Okonjo explained that this transition has affected mostly luxury residential buildings ranging from $60,000- $100,000 per annum in Banana Island and old Ikoyi, adding that about 90 percent of these properties have now been downgraded to naira rentals and at values that are, in effect, almost 40-50 percent below the precious dollar values before Covid-19.

She noted that the transition, interestingly, presents opportunities for more tenants who, ordinarily, could not afford Ikoyi homes to upgrade and this is already reflecting in the speed of rentals in the hitherto empty buildings, especially in Banana Island.

“There is, however, an exception to this pattern as our market intelligence shows a different trajectory for the newer luxury projects which tend to remain in the ‘USD Dollar rental economy’ at least for the foreseeable future, until newer stocks or a market stabilisation occurs,” Okonjo noted.

Read also: Rent: the monster in most Nigerian households

She noted further that because of the significantly lower rental yields for most properties in the high-end residential markets, some high net-worth investors who were buy-to-let investors were now considering taking a riskier approach by investing in new projects as co-investors for a higher yield.

Some of the reasons she gave for the low rental activities in this market were that end users are now typically more price-sensitive as their needs are shorter term, adding that they are more flexible just as many of them are directly affected by the economy, shrinking purchasing power and reduced corporate and personal budgets.

At the low to mid-income market, there are a lot of activities going as reflected in a recent Nigerian Real Estate Market H1 2022 report by Northcourt Real Estate, a Lagos-based firm of estate surveyors and valuers.

According to the report, residential property remains strong. It adds that apartments in key nodes spend less time on the market and vacancy rates have declined.

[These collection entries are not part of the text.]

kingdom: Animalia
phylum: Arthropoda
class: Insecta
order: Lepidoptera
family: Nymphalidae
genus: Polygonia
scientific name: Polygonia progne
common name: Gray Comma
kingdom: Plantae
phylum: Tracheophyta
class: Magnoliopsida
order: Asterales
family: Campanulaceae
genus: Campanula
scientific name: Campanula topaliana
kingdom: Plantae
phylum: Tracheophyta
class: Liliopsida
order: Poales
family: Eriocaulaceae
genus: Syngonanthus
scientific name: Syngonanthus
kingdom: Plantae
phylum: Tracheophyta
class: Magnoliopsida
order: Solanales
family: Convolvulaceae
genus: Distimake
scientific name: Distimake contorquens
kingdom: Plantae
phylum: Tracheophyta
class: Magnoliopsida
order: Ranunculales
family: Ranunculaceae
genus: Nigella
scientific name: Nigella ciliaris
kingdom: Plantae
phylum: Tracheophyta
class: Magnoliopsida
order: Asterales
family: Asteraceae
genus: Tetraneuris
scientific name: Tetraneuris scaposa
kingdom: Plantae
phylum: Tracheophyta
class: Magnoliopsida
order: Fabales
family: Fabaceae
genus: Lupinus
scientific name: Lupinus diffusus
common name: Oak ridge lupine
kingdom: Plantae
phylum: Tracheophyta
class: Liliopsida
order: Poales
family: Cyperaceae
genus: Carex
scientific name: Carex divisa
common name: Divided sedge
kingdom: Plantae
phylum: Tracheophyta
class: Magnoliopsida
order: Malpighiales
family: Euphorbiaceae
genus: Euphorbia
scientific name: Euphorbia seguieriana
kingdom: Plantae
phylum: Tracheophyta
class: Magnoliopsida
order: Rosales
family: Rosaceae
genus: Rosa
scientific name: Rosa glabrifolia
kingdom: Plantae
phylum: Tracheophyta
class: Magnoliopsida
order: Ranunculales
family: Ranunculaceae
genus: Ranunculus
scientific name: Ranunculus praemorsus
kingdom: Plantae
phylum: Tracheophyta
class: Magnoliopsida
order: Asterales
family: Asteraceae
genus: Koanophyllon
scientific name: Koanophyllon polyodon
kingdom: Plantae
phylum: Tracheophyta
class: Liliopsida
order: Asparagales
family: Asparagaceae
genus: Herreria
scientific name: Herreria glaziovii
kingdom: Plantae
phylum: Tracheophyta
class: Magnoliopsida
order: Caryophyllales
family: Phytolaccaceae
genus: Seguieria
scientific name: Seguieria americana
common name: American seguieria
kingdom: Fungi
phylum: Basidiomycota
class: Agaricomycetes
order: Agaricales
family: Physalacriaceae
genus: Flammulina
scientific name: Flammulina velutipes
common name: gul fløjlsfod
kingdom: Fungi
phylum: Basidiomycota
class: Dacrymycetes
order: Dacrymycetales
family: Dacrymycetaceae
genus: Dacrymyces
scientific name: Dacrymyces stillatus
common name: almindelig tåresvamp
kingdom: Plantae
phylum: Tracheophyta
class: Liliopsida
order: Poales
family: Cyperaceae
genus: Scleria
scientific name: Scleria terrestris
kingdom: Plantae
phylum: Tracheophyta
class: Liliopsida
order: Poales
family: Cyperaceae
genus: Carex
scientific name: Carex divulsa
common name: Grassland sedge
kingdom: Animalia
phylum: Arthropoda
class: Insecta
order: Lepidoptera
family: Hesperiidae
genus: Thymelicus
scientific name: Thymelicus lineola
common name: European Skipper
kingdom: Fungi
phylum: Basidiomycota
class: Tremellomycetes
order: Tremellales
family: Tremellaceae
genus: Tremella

Gated communities, the report notes, have retained their appeal with developments in Abeokuta, Port Harcourt, and Ibadan on the increase.

“Some areas of Lekki phase 1, Lagos, are now more desirable to investors due to enhanced security, estate services, and infrastructure,” Ayo Ibaru, the company’s chief operating officer, explained.

Ibaru pointed out that property prices in Imo, Kwara, Ondo, Oyo, and Enugu states have also risen, pointing out, however, that maintenance costs have also followed suit, a result of an economy attempting yet another recovery.

The fallout of this, according to him, are frequent landlord-tenant renegotiations as the rising cost of living makes even justifiable property service charge increases difficult to pay.

This segment of the market has seen significant product deliveries by both public and private sector operators. The report cites Lagos state government which launched Benson Estate, Ibeshe – a 15-hectare development comprising 40 blocks with 480 units of one, two, and three-bedroom flats priced between $9,500 and $25,900 located in Baiyeku Local Council Development Area.

In the same vein, the report cites Onitsha, the commercial nerve centre of Anambra State, which saw conversions from lock-up shops to high-rise buildings complete with large shops and warehouses.

“New constructions are going the way of higher buildings in Awka, indicating an increase in the intensity of use. Several residential apartments are being converted to commercial buildings along Zik Avenue and in many parts of Awka – the capital city,” Ibaru noted.